#### SUPPLIED ENTRIES

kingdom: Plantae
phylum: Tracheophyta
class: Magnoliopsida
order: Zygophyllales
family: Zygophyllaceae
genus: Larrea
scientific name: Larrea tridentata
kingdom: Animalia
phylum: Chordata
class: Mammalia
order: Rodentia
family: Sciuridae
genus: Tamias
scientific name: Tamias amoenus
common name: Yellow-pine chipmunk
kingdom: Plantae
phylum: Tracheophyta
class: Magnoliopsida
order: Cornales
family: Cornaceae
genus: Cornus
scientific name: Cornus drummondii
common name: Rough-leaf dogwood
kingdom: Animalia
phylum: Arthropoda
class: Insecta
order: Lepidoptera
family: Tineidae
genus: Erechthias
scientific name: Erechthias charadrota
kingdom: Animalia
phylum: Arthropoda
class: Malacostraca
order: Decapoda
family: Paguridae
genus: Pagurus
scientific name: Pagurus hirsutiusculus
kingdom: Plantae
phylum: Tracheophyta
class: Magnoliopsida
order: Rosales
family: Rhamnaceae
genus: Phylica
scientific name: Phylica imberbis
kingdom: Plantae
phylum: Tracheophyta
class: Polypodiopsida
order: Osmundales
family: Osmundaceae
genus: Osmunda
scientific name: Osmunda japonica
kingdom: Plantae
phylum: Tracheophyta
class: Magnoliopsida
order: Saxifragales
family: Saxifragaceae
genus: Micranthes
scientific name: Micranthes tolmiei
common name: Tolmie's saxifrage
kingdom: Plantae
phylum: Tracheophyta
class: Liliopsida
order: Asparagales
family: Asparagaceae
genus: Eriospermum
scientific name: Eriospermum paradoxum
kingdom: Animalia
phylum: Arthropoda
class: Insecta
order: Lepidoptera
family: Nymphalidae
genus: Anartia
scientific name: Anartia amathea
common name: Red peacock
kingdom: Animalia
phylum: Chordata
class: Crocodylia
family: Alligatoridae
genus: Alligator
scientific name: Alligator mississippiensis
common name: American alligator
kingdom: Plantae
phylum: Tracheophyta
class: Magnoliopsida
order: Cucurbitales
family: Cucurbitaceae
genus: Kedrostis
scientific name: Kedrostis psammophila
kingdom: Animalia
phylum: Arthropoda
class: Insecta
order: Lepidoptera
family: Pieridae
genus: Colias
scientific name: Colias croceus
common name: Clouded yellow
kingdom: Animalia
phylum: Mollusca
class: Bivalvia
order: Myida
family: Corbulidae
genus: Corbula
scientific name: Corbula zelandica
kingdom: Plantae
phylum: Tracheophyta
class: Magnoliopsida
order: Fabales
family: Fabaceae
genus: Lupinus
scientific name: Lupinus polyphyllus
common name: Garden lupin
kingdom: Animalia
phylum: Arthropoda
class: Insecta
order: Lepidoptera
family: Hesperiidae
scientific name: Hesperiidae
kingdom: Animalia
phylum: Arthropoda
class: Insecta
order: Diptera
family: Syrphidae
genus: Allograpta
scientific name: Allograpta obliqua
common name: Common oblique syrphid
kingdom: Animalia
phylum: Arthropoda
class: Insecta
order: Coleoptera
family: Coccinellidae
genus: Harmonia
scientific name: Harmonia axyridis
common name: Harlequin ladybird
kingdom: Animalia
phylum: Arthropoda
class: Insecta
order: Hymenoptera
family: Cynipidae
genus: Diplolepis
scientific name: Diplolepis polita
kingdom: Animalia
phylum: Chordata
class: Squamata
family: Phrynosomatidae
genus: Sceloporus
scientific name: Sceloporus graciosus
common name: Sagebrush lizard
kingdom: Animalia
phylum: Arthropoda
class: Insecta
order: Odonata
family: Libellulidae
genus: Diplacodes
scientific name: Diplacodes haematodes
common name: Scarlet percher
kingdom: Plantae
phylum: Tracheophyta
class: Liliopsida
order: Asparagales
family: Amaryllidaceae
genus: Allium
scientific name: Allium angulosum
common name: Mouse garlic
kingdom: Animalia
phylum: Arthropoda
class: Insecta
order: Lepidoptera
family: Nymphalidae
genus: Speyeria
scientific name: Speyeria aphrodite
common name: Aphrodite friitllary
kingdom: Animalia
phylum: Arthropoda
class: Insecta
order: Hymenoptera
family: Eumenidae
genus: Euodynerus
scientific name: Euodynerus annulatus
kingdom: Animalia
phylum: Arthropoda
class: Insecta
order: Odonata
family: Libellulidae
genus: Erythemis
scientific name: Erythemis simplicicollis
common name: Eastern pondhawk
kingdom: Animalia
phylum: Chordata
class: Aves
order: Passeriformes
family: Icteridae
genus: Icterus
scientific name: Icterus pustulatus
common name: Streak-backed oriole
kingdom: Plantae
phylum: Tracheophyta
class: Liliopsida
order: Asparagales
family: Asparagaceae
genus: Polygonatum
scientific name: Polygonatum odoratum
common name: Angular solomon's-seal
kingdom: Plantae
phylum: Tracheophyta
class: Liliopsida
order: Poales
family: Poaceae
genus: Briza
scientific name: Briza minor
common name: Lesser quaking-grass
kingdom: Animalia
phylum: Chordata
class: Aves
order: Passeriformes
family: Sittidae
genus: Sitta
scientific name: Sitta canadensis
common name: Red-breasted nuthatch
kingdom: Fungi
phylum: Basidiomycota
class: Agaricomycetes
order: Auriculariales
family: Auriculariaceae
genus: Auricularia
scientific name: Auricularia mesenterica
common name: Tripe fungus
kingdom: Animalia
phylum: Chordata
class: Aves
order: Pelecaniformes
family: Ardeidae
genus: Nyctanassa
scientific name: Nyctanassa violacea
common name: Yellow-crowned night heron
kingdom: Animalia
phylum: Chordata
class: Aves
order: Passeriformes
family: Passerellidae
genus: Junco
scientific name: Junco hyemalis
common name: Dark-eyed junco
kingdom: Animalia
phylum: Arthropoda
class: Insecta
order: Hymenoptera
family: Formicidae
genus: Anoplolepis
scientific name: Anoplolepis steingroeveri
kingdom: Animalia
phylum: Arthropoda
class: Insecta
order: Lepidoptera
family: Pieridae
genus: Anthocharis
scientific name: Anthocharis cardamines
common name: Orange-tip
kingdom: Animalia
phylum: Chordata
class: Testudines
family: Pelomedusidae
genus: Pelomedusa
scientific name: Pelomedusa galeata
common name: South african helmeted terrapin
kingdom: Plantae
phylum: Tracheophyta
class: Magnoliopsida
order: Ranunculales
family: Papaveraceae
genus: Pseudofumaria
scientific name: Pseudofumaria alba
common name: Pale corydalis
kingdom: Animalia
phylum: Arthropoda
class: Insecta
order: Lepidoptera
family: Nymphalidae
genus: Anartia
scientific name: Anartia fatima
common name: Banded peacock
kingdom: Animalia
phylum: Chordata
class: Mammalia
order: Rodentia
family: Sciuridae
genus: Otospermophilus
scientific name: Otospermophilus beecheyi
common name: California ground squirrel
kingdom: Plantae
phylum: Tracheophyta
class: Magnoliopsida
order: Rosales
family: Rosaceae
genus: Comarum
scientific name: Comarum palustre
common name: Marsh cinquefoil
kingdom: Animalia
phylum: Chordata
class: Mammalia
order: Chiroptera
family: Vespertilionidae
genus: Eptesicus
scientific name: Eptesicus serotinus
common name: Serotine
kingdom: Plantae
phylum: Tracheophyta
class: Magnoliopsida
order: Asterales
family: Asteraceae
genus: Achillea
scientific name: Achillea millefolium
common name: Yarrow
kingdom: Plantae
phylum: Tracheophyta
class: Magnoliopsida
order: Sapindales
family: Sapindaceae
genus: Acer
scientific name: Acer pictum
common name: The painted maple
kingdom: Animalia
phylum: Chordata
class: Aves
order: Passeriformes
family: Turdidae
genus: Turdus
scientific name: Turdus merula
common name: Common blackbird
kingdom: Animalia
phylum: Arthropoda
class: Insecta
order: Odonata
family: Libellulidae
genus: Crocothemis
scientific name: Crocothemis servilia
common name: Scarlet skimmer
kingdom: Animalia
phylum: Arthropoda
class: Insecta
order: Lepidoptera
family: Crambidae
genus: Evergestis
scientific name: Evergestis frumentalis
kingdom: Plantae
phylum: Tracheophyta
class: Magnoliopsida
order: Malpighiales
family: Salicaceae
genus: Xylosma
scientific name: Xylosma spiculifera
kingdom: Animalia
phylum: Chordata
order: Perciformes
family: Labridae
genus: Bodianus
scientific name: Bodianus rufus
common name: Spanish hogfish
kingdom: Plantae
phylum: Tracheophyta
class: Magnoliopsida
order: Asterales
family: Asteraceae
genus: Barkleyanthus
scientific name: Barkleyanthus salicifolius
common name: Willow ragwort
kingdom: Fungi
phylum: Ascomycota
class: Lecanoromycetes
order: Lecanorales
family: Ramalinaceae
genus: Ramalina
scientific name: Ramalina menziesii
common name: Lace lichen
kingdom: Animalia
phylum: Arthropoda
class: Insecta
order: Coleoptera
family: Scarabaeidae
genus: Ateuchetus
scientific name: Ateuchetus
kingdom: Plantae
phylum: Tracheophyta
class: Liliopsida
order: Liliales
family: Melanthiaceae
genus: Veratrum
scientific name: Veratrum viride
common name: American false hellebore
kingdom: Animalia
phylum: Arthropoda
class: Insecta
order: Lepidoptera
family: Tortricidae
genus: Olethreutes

########

- _EXERCISE PROMPT_
Print the lines from the one containing "scientific name: Euodynerus annulatus" through the one containing "genus: Briza", keeping every character as it stands in the records.

- _OUTPUT OF THE EXERCISE_
scientific name: Euodynerus annulatus
kingdom: Animalia
phylum: Arthropoda
class: Insecta
order: Odonata
family: Libellulidae
genus: Erythemis
scientific name: Erythemis simplicicollis
common name: Eastern pondhawk
kingdom: Animalia
phylum: Chordata
class: Aves
order: Passeriformes
family: Icteridae
genus: Icterus
scientific name: Icterus pustulatus
common name: Streak-backed oriole
kingdom: Plantae
phylum: Tracheophyta
class: Liliopsida
order: Asparagales
family: Asparagaceae
genus: Polygonatum
scientific name: Polygonatum odoratum
common name: Angular solomon's-seal
kingdom: Plantae
phylum: Tracheophyta
class: Liliopsida
order: Poales
family: Poaceae
genus: Briza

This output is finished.